Mahmoud F Elsebai; Jukka Hakkola; Mohamed Mehiri

doi:10.21767/2472-1123-C3-009

Promising natural compounds for treatment of hepatitis C virus and its complications

Annual Congress on Medicinal Chemistry, Pharmacology and toxicology
July 30 - 31 , 2018 Amsterdam , Netherlands

Mahmoud F Elsebai, Jukka Hakkola and Mohamed Mehiri

Mansoura University, Egypt University of Oulu, Finland University Nice Sophia Antipolis, France

Posters & Accepted Abstracts: J Org Inorg Chem

DOI: 10.21767/2472-1123-C3-009

Abstract

As many as 200 million people worldwide are infected with hepatitis C virus (HCV) and more than 350,000 people die yearly from hepatitis C-related diseases (WHO, June 2011). There is no preventive vaccine available for HCV due to its highly mutable nature evidenced by the presence of more than 50 subtypes of HCV. In the present study, the water extract of the leaves of the wild Egyptian artichoke (WEA) (Cynara cardunculus L. var. sylvestris (Lam.) Fiori) showed improvement of HCV infection symptoms through the clinical investigation of WEA extract on some infected Egyptian patients.
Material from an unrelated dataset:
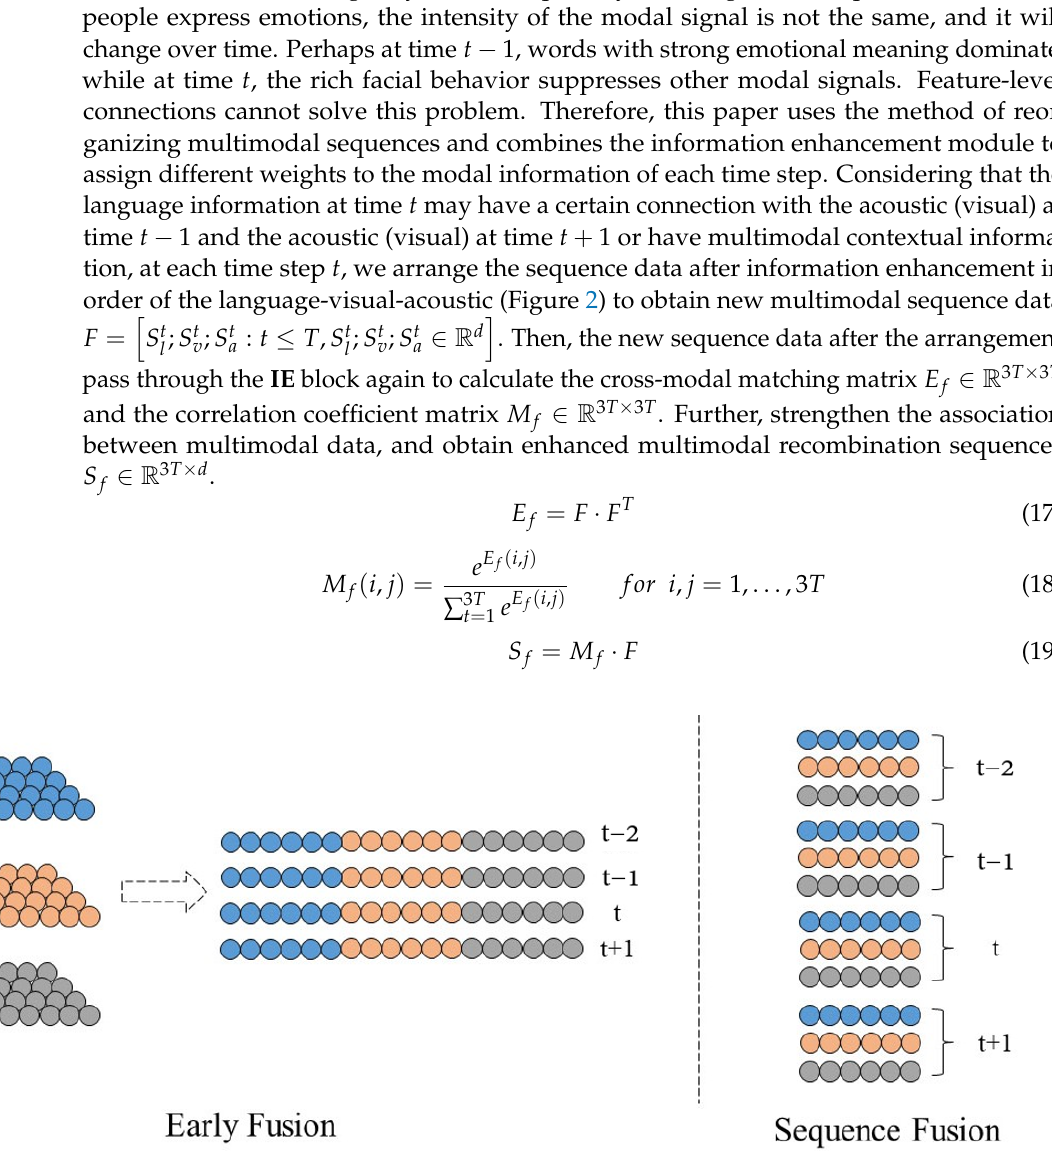
Figure 2. The left picture shows the traditional feature cascading method, and the right picture shows the new multimodal time series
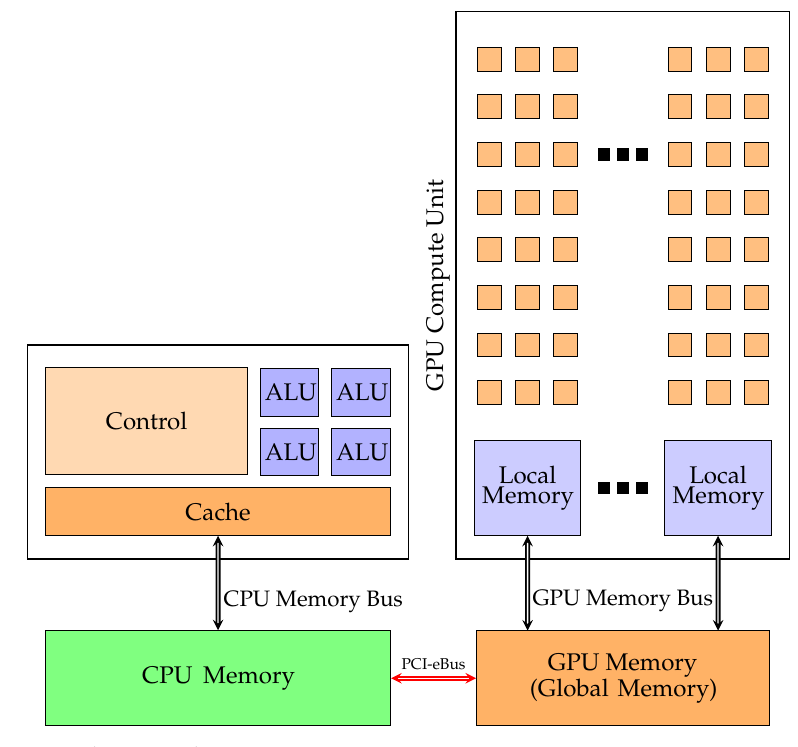
Figure 6. CPU and GPU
The results showed outstanding activity against HCV and its complications such as ascites and jaundice by measuring the PCR, and liver functions such as alanine transaminase (ALT), and aspartate transaminase (AST). The phytochemistry of the WEA extract and its subsequent evaluation of inhibition capacity in vitro using cell-culture derived HCV resulted in the identification of two potent sesquiterpene lactones showing in vitro activity against all genotypes. Their structural elucidation was done by extensive spectroscopic tools such as NMR and HR-MS spectroscopy. The absolute configuration was determined by TDDFT ECD calculations and comparison with the experimental CD spectra. Cynaropicrin and grosheimol showed EC50 at 1.03 μM, and 1.27 μM, by using a luciferasecarrying reporter virus. Time-of-addition experiments revealed that these compounds inhibited HCV virus at a time-point during entry. Finally, the results showed that compounds cynaropicrin and grosheimol inhibited HCV particles from genotypes 1a, 1b, 2b, 3a, 4a, 5a, 6a and 7a indicating that these compounds inhibit HCV cell entry independently of viral genotype or subtype. Most important is that compound cynaropicrin can inhibit HCV through many important mechanisms: cell-entry inhibitor, inhibition of cell to cell coinfection, antihyperlipedemic and antitumor activities3. There is a plenty of publications confirmed that cynaropicrin is a very promising drug as antitumor agent.